Which is better, MSE or classification rate, for minimizing the likelihood of overfitting? During the process of selecting a classification model (with cross validation), if one uses MSE of the predicted posterior probabilities as a selection criterion, then a model A may be favored over another model B if A has lower MSE even if they both have the same classification rate based on dichotomized/binarized prediction. My concern is that model B may be more likely to have a better generalization than A. Is this (theoretically) a valid concern?
If I, for example, use classification rate as a selection criterion and favor less complex models if they happen to give the same classification accuracy, is that more likely to [decrease the likelihood of overfitting] OR [increase the likelihood of underfitting]?

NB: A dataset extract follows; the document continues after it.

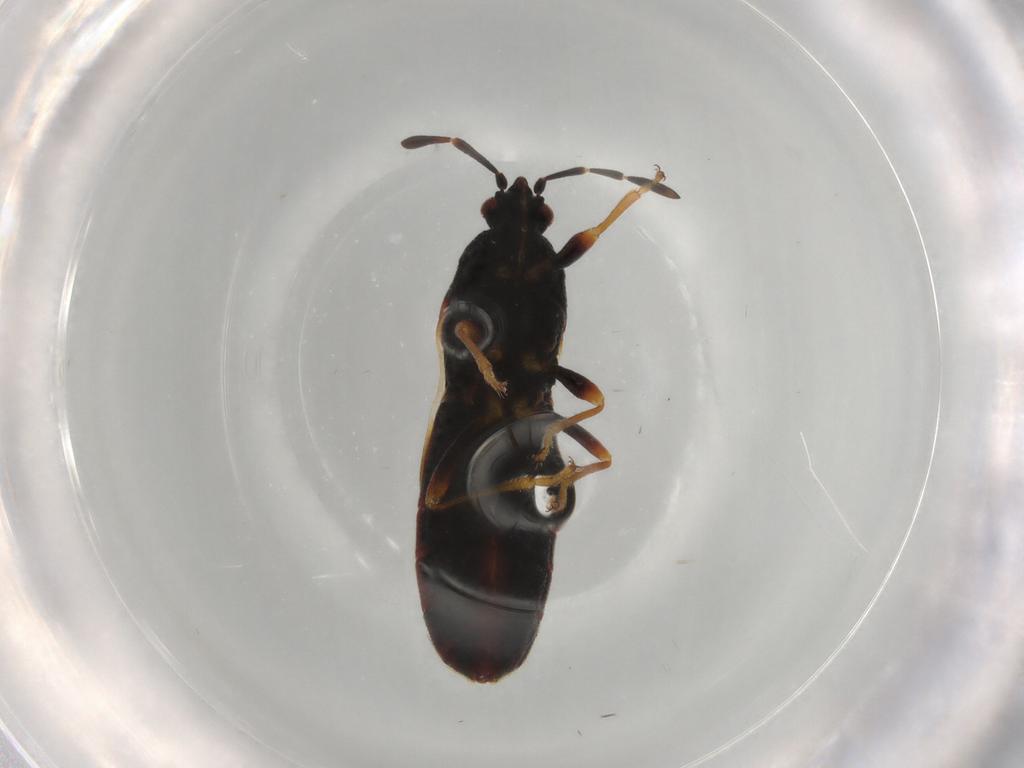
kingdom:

Also, with MSE or classification rate as a selection criterion, does rounding the value of the criterion to two decimal points, and favoring less complex models, help to avoid minimizing the model selection criterion to the last decimal point, a point at which generalization performance may cease to improve?
 A: A few thoughts.
1) If models A and B perform equally in cross validation there is no reason to think that either one is more or less susceptible to (over/under)fitting.  Cross validation provides a very strong estimate for generalization error.

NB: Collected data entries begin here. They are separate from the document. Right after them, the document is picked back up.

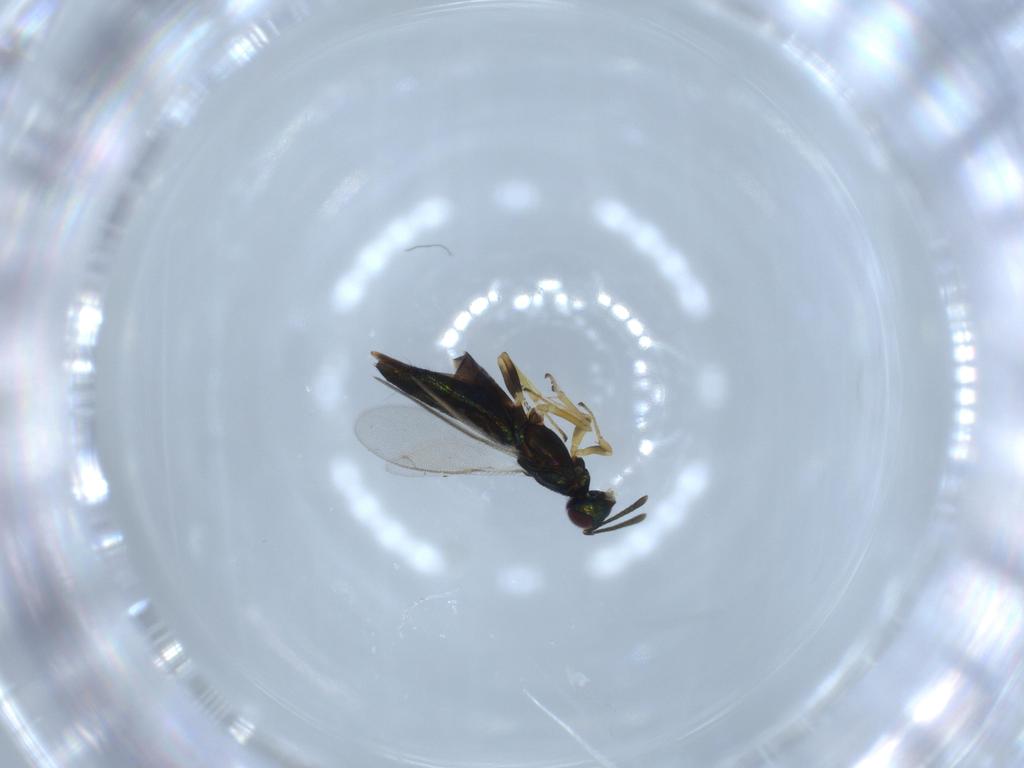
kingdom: Animalia
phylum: Arthropoda
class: Insecta
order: Hymenoptera
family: Eupelmidae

2) If the goal is really classification, and you are not interested in the probabilities of classes given your IVs, then focusing on classification rate is reasonable.  If you are interested in the probabilities of classes MSE is not what you want to use for binary classification.  The Cross-Entropy function (the Bernoulli Log-Likelihood) is a much better bet.  Think about it this way, if your algorithm gives $p=0.5$ and the class is $0$, SE is $0.25$.  If your algorithm gives $p=0.9999999999$ and the class is $0$, SE is about $1$.  This does not satisfactorily deal with how bad that prediction was.
3) As for the last paragraph, I'm not sure what you mean.  Your selection criterion is estimating generalization error.  Minimizing it as much as possible is always preferable.  Are you concerned about over-fitting to validation set?  Because if so, there's no evidence that stopping the minimization earlier or later would prevent this from happening.